Anthony Samrani
Vu du Liban
La fin d’un pays
La fin d’un monde ?
Tracts Gallimard
3€90 n°62
Samrani est un journaliste libanais et son tract exprime avant tout la désespérance. Son pays est en morceaux. « Le Hezbollah le dévore de l’intérieur et Israël le détruit de l’extérieur. » Le 27 septembre 2024, le chef chiite du Hezbollah, Hassan Nasrallah, a été tué. Rien n’est réglé, pour autant, bien évidemment.
« Nous sommes cernés par des monstres, à la fois bourreaux et victimes, qui se nourrissent les uns des autres depuis des décennies » (p5).
« Israël gagne et n’a aucune raison de s’arrêter. Le Hezbollah joue sa survie. Et l’Iran la survie de son principal bras armé contre l’Etat hébreu. » (p6)
--------
Répondez brièvement, d'après l'extrait du document :
(a) Quelle profession exerce Anthony Samrani, et de quel pays est-il ?
(b) Dans quelle collection paraît son tract, et à quel prix ?
(c) À quelle date Hassan Nasrallah a-t-il été tué ?
Appuyez-vous uniquement sur l'extrait du document.

* Liste fournie:
--------
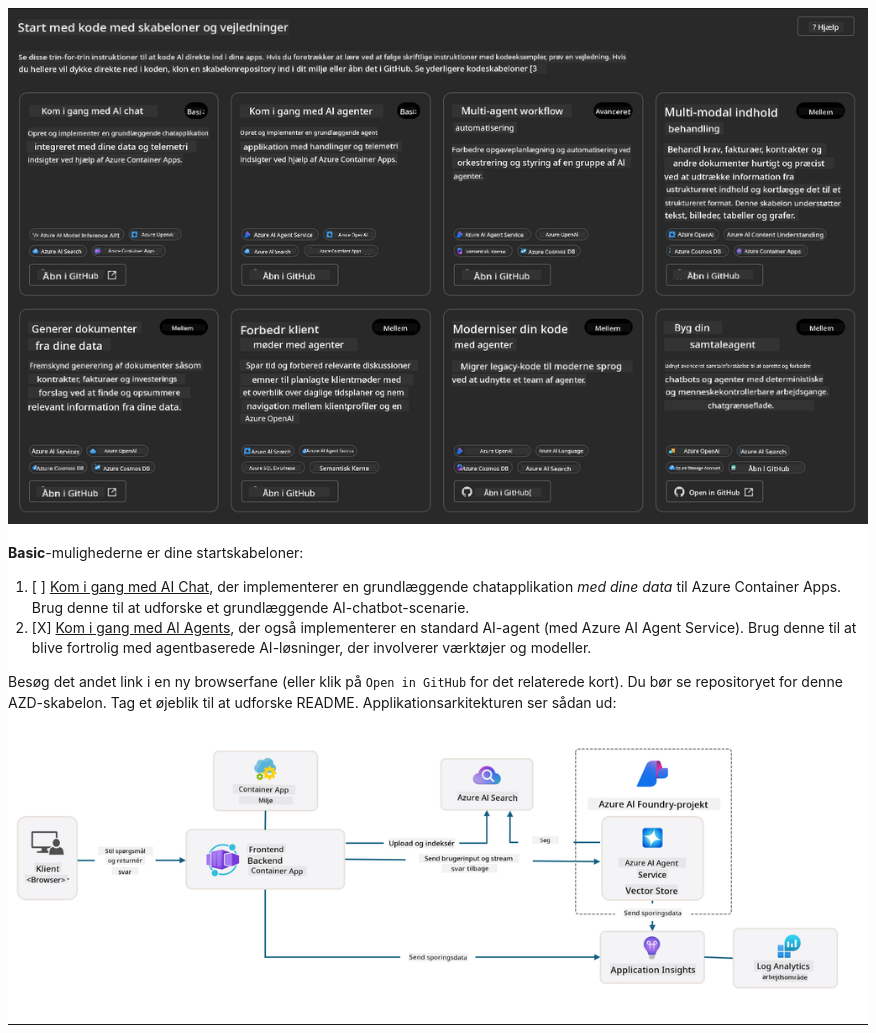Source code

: ![Pick](../../../../../translated_images/01-pick-template.60d2d5fff5ebc374d04f05f556f505a3800b2b5fb08e03153b1b878939b49da6.da.png)

**Basic**-mulighederne er dine startskabeloner:

1. [ ] [Kom i gang med AI Chat](https://github.com/Azure-Samples/get-started-with-ai-chat), der implementerer en grundlæggende chatapplikation _med dine data_ til Azure Container Apps. Brug denne til at udforske et grundlæggende AI-chatbot-scenarie.
1. [X] [Kom i gang med AI Agents](https://github.com/Azure-Samples/get-started-with-ai-agents), der også implementerer en standard AI-agent (med Azure AI Agent Service). Brug denne til at blive fortrolig med agentbaserede AI-løsninger, der involverer værktøjer og modeller.

Besøg det andet link i en ny browserfane (eller klik på `Open in GitHub` for det relaterede kort). Du bør se repositoryet for denne AZD-skabelon. Tag et øjeblik til at udforske README. Applikationsarkitekturen ser sådan ud:

![Arch](../../../../../translated_images/architecture.8cec470ec15c65c743dcc1aa383d2500be4d6a9270693b8bfeb3d8deca4a22e1.da.png)

---
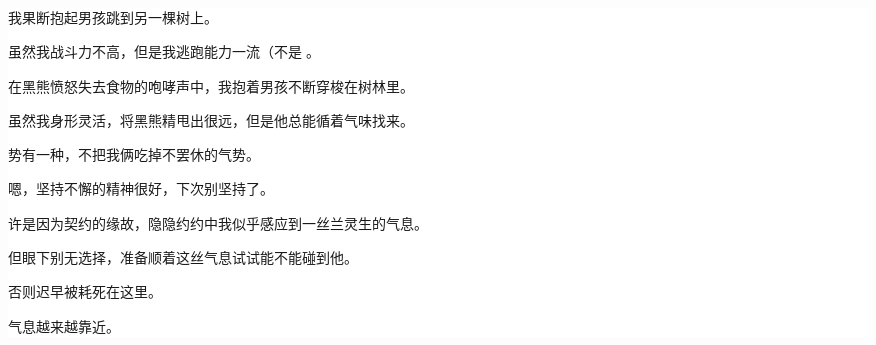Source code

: 我果断抱起男孩跳到另一棵树上。

虽然我战斗力不高，但是我逃跑能力一流（不是 。

在黑熊愤怒失去食物的咆哮声中，我抱着男孩不断穿梭在树林里。

虽然我身形灵活，将黑熊精甩出很远，但是他总能循着气味找来。

势有一种，不把我俩吃掉不罢休的气势。

嗯，坚持不懈的精神很好，下次别坚持了。

许是因为契约的缘故，隐隐约约中我似乎感应到一丝兰灵生的气息。

但眼下别无选择，准备顺着这丝气息试试能不能碰到他。

否则迟早被耗死在这里。

气息越来越靠近。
--------
* Réponse attendue:
(a) Il est journaliste et il est libanais.
(b) Dans la collection Tracts Gallimard, au prix de 3€90.
(c) Le 27 septembre 2024.